And speaking of disclaimers, it should be pointed out that our implementation here by no means covers the requirements of the full XInclude draft; it will only allow inclusion of complete documents from the local file system. XInclude itself is far more flexible and robust. Our goal here is merely to demonstrate the principles of writing SAX filters.
use strict; use XML::Parser::PerlSAX; use XML::Filter::SAX2toSAX1; use XML::Filter::SAX1toSAX2; use XML::Handler::YAWriter; use IO::File; my $file = $ARGV[0] || die "Please pass a filename to process. . .\n";
After the required imports we are ready to build our SAX filter-handler
chain. The chain is more complex in this case since
XML::Parser::PerlSAX generates SAX1 events and
XML::Handler::YAWriter expects SAX1 events, but our XInclude
filter requires the more sophisticated namespace processing provided by
SAX2. We work around this by adding the filters
XML::Filter::SAX1toSAX2 and
XML::Filter::SAX2toSAX1 to the chain immediately before and
after our custom filter. This allows for proper namespace processing while
ensuring that the other parts of the handler chain are able to generate and
receive the data for the given events in the format that each expects.
my $writer = XML::Handler::YAWriter->new(Output => IO::File->new( ">-" ));
$writer->{Pretty}->{NoProlog} = 1;
my $sax1_filter = XML::Filter::SAX2toSAX1->new(Handler => $writer);
my $handler = FilterXInclude->new(Handler => $sax1_filter);
my $sax2_filter = XML::Filter::SAX1toSAX2->new(Handler => $handler);
my $parser = XML::Parser::PerlSAX->new(Handler => $sax2_filter);
my %parser_args = (Source => {SystemId => $file});
$parser->parse(%parser_args);
# end main
We now begin our XInclude filter module.
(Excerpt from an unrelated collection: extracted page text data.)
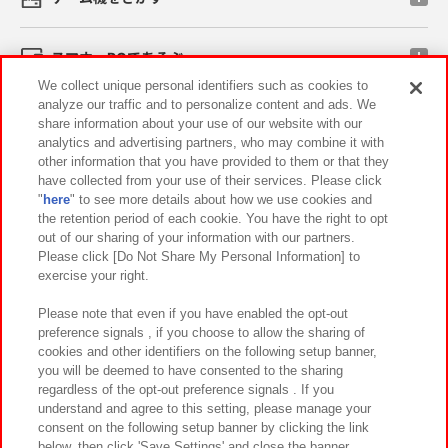
スマホ・PCであそぶ
We collect unique personal identifiers such as cookies to
analyze our traffic and to personalize content and ads. We
イベント・キャンペーン
share information about your use of our website with our
analytics and advertising partners, who may combine it with
other information that you have provided to them or that they
have collected from your use of their services. Please click
"
here
" to see more details about how we use cookies and
関連会社
サステナビリティ
サイトポリシー
the retention period of each cookie. You have the right to opt
out of our sharing of your information with our partners.
プライバシーポリシー
ウェブアクセシビリティ方針と検証結果
Please click [Do Not Share My Personal Information] to
exercise your right.
お取引先さまとともに
食品のご提供について
カスタマーハラスメント対応方針
よくあるご質問・お問い合わせ
Please note that even if you have enabled the opt-out
preference signals , if you choose to allow the sharing of
cookies and other identifiers on the following setup banner,
you will be deemed to have consented to the sharing
regardless of the opt-out preference signals . If you
understand and agree to this setting, please manage your
consent on the following setup banner by clicking the link
below, then click 'Save Settings' and close the banner.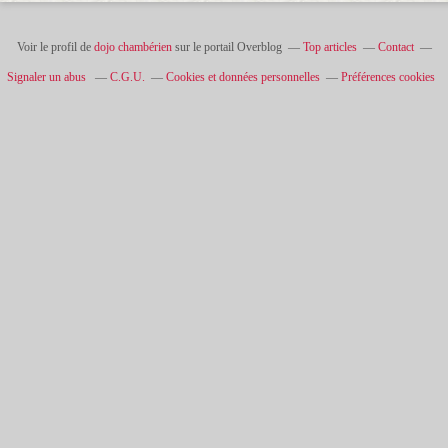
Voir le profil de
dojo chambérien
sur le portail Overblog
Top articles
Contact
Signaler un abus
C.G.U.
Cookies et données personnelles
Préférences cookies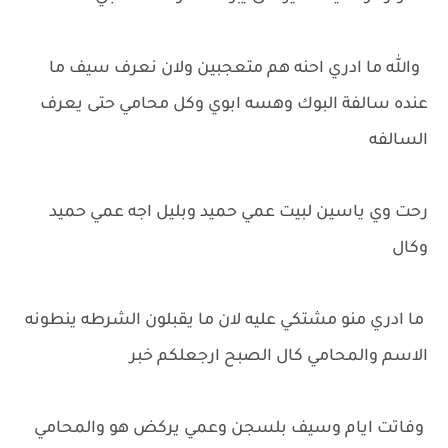
والله ما ادري احنه هم متعجبين ولان نعرف سيف ما
عنده سالفة البوك وهسه ابوي وكل محامي حتى يعرف
السالفه
رحت وي ياسين لبيت عمي حميد وبليل اجه عمي حميد
وكال
ما ادري منو مشتكي عليه لان ما يقبلون الشرطه ينطونه
الاسم والمحامي كال الصبح ارجعلكم خبر
وفاتت ايام وسيف بلسجن وعمي يركض هو والمحامي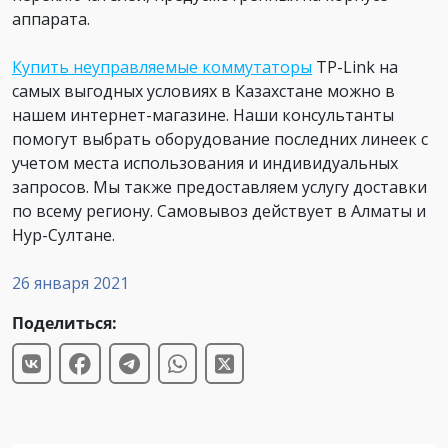
аппарата.
Купить неуправляемые коммутаторы
TP-Link на
самых выгодных условиях в Казахстане можно в
нашем интернет-магазине. Наши консультанты
помогут выбрать оборудование последних линеек с
учетом места использования и индивидуальных
запросов. Мы также предоставляем услугу доставки
по всему региону. Самовывоз действует в Алматы и
Нур-Султане.
26 января 2021
Поделиться:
Note that, again, we inherit
from XML::Filter::Base to make life a little easier. Also
notice that we add a BaseURI property to the filter object.
This gives us a place to store the path that provides the context in which
to resolve any relative URIs offered by the include elements. We set the
default for this property to the current directory that the script is being
executed in.
# minimal XInclude Implementation
package FilterXInclude;
use strict;
use base qw(XML::Filter::Base);
use XML::Parser::PerlSAX;
use XML::Filter::SAX2toSAX1;
use XML::Filter::SAX1toSAX2;
sub new {
my $class = shift;
my %options = @_;
$options{BaseURI} ||= './';
return bless \%options, $class;
}
sub start_element {
my ($self, $element) = @_;
my %attrs = %{$element->{Attributes}};
As we begin the start_element handler, we first check for
an xml:base attribute in the current element. The
xml:base attribute is the recommended way to set the base URI
for applications that are expected to cope with relative URIs. In this case
if an xml:base attribute is found, we set the value of the
filter object's BaseURI property to its value.
It is worth noting here that the structure of SAX2 attributes differs significantly from that of SAX1. In Perl implementations of SAX1, attributes are a simple HASH reference of name/value pairs. This causes problems with more modern documents that employ XML namespaces since they allow for cases where two attributes may have the same name, but are bound to different namespace URIs. Simple key => value pairs are not enough to capture the "X, in namespace Y, equals Z" relationships provided by namespaced attributes.